## SUPPLIED TEXT
──────────────────────────────

But for this particular Friday Fiend of the Week, I thought that shit was hysterical. Smuggling drugs in a D.A.R.E stuffed animal. What an idea. I wish I could have seen into his brain when he made that decision and arrived at that logic.

It’s funny as shit, but I’ve been going back and forth on this though. I mean for one, he got fucking caught. So it wasn’t that good of an idea. I get the whole reverse-psychology  concept. I think that was genius. But the problem is, you are supposed to put the drugs where you LEAST expect it. While you would think that a D.A.R.E product would be that place, it’s kinda not. Even though it’s anti-drug, you still are thinking about drugs. The goal is for the Feds to see an item and not think drugs at all. @oakshades belly button does not make you think of drugs. A key chain does not make you think about drugs. But here, they are thinking about drugs when they see D.A.R.E. Also, being a mook head and wearing a D.A.R.E. T-shirt has become like that ironic white boy shit to do. So the feds get it.

──────────────────────────────

[Stored data entries]
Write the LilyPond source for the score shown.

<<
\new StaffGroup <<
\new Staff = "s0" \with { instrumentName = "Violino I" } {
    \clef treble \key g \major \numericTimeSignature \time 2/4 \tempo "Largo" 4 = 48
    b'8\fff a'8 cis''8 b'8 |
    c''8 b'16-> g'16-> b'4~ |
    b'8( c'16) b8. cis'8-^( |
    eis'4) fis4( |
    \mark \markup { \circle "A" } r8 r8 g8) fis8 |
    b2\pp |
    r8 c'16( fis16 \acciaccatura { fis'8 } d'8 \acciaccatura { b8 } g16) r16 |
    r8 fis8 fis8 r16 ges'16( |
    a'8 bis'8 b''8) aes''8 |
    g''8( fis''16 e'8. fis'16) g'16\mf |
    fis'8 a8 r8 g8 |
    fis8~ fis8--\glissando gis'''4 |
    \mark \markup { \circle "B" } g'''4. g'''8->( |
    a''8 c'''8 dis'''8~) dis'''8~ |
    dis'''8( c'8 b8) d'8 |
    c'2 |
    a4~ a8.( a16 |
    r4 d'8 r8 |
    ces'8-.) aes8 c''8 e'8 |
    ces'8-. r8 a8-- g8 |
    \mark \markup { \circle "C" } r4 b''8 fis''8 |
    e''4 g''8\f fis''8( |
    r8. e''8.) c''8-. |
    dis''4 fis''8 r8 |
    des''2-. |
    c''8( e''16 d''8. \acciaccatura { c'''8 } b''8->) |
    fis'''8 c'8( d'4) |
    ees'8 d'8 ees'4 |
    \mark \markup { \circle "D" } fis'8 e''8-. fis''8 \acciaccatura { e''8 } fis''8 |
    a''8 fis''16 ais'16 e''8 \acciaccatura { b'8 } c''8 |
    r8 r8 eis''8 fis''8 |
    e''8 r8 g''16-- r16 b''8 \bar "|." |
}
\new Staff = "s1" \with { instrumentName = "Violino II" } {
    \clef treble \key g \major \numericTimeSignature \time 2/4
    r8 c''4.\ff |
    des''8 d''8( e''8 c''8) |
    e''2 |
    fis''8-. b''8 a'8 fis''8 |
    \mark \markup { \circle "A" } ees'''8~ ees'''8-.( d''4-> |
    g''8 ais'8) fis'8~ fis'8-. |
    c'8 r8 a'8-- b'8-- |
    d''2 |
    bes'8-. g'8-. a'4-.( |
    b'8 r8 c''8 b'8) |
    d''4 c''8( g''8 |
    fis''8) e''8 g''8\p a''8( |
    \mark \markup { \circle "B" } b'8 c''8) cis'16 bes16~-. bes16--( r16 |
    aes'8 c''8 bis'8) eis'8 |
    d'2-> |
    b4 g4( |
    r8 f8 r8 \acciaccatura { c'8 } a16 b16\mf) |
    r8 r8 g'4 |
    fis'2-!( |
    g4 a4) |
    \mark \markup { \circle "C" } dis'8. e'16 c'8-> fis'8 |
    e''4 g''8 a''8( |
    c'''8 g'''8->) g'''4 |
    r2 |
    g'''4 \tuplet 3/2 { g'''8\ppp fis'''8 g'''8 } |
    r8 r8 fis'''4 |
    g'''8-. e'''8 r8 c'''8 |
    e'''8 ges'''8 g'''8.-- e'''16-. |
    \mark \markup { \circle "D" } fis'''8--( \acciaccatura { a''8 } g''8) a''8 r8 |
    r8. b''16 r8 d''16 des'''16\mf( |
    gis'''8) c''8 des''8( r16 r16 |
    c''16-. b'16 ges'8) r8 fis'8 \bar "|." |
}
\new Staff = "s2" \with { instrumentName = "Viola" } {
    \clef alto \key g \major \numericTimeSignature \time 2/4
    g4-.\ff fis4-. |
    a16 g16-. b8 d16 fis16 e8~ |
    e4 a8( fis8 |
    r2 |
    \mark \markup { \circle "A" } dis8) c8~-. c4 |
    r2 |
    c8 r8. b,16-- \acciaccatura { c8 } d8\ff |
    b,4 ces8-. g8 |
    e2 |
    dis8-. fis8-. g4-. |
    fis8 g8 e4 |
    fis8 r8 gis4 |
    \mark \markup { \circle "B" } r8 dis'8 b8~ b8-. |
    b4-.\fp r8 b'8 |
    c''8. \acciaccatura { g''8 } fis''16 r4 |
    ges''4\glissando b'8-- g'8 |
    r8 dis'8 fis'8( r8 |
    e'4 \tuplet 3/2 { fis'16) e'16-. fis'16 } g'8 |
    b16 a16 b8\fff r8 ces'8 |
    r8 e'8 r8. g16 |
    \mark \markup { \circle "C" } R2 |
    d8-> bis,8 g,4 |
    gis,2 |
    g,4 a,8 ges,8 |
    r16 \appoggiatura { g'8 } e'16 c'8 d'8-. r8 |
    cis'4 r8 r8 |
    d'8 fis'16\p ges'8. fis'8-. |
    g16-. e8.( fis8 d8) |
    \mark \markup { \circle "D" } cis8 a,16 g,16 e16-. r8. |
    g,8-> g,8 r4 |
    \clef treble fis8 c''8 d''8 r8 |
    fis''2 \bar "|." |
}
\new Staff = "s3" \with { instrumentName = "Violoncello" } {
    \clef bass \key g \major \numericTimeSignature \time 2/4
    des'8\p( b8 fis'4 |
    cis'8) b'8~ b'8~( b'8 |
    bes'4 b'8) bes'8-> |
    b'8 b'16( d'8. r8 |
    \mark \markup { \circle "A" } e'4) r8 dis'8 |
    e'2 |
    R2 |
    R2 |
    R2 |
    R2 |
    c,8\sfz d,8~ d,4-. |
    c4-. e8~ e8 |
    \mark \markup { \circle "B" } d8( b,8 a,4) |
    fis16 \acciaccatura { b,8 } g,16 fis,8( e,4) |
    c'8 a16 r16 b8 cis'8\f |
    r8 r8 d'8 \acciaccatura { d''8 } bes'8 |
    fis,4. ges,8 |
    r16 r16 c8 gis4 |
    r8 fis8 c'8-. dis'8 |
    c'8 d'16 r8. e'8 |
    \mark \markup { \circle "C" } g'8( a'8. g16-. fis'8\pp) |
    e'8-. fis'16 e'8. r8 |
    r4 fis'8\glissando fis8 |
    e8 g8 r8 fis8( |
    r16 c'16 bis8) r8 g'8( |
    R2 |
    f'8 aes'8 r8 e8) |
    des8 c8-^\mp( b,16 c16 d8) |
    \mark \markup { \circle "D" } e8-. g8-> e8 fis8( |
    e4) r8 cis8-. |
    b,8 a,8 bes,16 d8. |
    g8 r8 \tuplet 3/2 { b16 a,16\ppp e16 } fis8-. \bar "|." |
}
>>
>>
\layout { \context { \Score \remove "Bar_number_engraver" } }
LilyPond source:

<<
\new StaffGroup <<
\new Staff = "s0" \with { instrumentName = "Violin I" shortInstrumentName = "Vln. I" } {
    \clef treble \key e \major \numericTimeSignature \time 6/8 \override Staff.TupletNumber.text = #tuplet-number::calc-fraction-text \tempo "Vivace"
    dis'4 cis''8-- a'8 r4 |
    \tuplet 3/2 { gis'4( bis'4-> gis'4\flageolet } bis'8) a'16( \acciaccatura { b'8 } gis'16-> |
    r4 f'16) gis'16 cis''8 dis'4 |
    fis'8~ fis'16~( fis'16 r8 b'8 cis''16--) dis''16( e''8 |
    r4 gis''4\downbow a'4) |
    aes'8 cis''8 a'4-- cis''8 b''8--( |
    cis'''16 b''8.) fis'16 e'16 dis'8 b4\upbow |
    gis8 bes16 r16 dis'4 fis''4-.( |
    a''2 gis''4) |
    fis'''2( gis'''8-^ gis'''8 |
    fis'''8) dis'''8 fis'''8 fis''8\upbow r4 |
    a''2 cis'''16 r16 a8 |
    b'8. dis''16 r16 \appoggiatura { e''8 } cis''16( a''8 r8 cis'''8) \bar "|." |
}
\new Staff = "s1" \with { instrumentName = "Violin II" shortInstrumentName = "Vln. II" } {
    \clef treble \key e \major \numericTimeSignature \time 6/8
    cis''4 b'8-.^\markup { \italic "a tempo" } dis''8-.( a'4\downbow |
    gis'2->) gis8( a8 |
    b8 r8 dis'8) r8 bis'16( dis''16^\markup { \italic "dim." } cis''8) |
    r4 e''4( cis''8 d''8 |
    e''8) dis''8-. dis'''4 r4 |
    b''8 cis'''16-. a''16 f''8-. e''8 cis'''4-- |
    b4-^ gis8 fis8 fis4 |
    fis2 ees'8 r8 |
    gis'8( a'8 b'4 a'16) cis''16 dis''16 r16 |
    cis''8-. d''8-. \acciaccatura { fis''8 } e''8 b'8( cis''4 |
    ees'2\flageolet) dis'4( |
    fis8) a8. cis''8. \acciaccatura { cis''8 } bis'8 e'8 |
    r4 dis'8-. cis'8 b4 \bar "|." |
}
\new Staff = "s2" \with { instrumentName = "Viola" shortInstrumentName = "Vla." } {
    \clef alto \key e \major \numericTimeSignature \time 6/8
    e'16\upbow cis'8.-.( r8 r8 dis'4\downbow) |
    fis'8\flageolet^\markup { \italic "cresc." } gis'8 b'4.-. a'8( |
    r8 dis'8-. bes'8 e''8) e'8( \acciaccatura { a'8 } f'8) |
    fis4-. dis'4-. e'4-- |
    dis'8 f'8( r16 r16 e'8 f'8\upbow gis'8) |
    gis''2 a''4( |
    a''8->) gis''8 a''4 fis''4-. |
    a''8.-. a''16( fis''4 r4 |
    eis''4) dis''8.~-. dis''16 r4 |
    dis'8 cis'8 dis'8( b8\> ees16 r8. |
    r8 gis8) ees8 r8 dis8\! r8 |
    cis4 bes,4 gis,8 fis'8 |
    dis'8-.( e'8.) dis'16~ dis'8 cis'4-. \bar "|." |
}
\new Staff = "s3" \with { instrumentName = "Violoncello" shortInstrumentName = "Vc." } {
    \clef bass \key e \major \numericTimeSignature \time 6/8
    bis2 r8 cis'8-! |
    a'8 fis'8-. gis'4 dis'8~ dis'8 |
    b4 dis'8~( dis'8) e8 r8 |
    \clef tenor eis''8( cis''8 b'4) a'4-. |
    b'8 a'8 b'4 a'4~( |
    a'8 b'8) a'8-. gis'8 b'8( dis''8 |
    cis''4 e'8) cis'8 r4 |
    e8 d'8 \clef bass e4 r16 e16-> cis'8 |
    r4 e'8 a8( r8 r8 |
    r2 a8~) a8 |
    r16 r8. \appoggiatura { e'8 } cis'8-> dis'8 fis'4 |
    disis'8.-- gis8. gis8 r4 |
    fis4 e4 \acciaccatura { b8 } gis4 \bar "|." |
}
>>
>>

──────────────────────────────

## QUESTIONS TO ANSWER
(A) Translate this sentence from the D.A.R.E. smuggling post into Spanish: "A key chain does not make you think about drugs."
(B) Extend the D.A.R.E. smuggling post, picking up after its final sentence.

## YOUR RESPONSES
(A) Un llavero no te hace pensar en drogas.

(B)
So I have to say, I see where the problem was. But being a fiend is about pushing the boundaries. Successful or unsuccessful, lessons were learned.  And when you try to smuggle drugs across the Canadian boarder inside a fucking D.A.R.E stuffed animal, you my fiend, get FRIDAY FIEND OF THE WEEK.

@Wave_Bandana / Blogs

PS – I’ll never understand why you fiends try to sneak drugs into Canada…the fucking best drugs are already IN CANADA. Why are you bringing that boo across the boarder? Just get that shit there!

PPS – Same thing I don’t understand why boarder control goes so hard trying getting into Canada, but not coming out. The fucking drugs are IN CANADA. That’s why we are going. I’m not sneaking shit in.